The Greater Manchester Combined Authority (GMCA) has launched a new digital inclusion taskforce to address the shortcomings of the region in that field.
With senior representatives from the industry, community groups and local government, the group will aim to address the barriers of digital exclusion and inequality in internet access, through a joined-up approach informed by local needs and shared learning, resources and expertise.
The taskforce will be meeting for the first time on 10 December, and the group is calling on anyone who is active in the digital inclusion space or benefits from people being online to get involved and help in addressing barriers such as connectivity, accessibility, affordability, skills, motivation and confidence. Registrations to attend the launch meeting are now open.
“Access to the digital world should be a basic human right; everyone in Greater Manchester, whatever their age, location or situation, should be able to benefit from the opportunities digital brings,” said Sean Fielding, GMCA lead for employment, skills and digital.
“I want us to continue to work with government, industry, communities and the voluntary sector to level the digital playing field, and would encourage anyone with a stake in digital inclusion, or those who benefit from our people being online, to get involved and help us shape this important agenda,” he said.
As many as 1.2 million people across Greater Manchester are estimated to be currently excluded in some way from the opportunities the internet brings, according to analysis from the University of Liverpool and the Good Things Foundation.
The study also suggests that more than 700,000 people in the region are only using the internet in a narrow or limited way, while a further 450,000 are classified as non-users.
Digital inclusion plays a key role in the Greater Manchester living with Covid-19 resilience plan.
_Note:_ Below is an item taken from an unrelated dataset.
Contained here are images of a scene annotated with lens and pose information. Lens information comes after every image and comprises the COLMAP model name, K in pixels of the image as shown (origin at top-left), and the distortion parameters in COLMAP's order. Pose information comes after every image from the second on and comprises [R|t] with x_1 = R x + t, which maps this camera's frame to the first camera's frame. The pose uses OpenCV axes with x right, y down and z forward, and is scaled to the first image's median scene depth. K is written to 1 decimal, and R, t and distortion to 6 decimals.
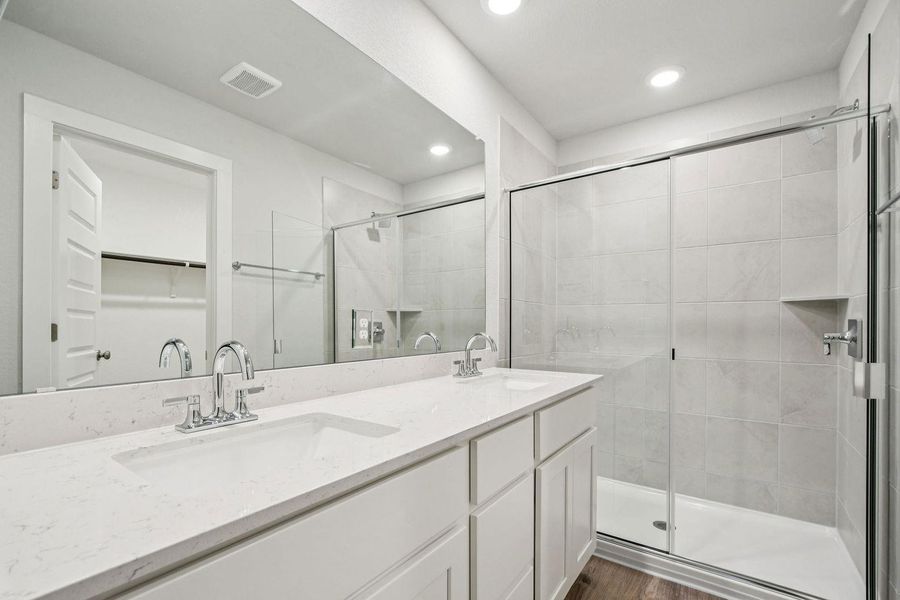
lens RADIAL K [[395.5, 0, 447.1], [0, 395.5, 325.0], [0, 0, 1]] dist [0.000542, -0.004403]
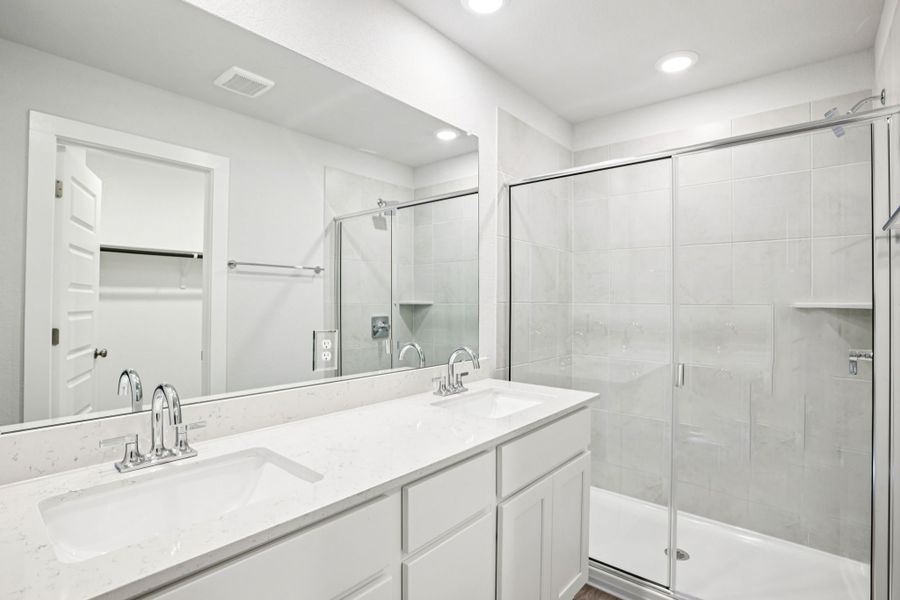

The taskforce launch follows the announcement of the Greater Manchester Technology Fund at the start of the pandemic, where GMCA, Virgin Media and ANS Group are involved.
The initiative aims to address the gaps in support and provide over 500 devices to “digitally marginalised” students who didn’t have the technology or connectivity means to access school or support systems and continue to learn from home.
Another project focused on the Manchester region, launched in June, is a £3m fund from the Department for Digital, Culture, Media and Sport (DCMS), the GMCA and the Lancashire Digital Skills Partnership, which is being used to fund projects aimed at getting under-represented groups into digital.
The fund is aimed specifically at helping more than 600 under-represented or disadvantaged groups in the Greater Manchester and Lancashire area into tech jobs by helping the development of projects to support businesses and residents plug local skills gaps in creative, digital and tech roles.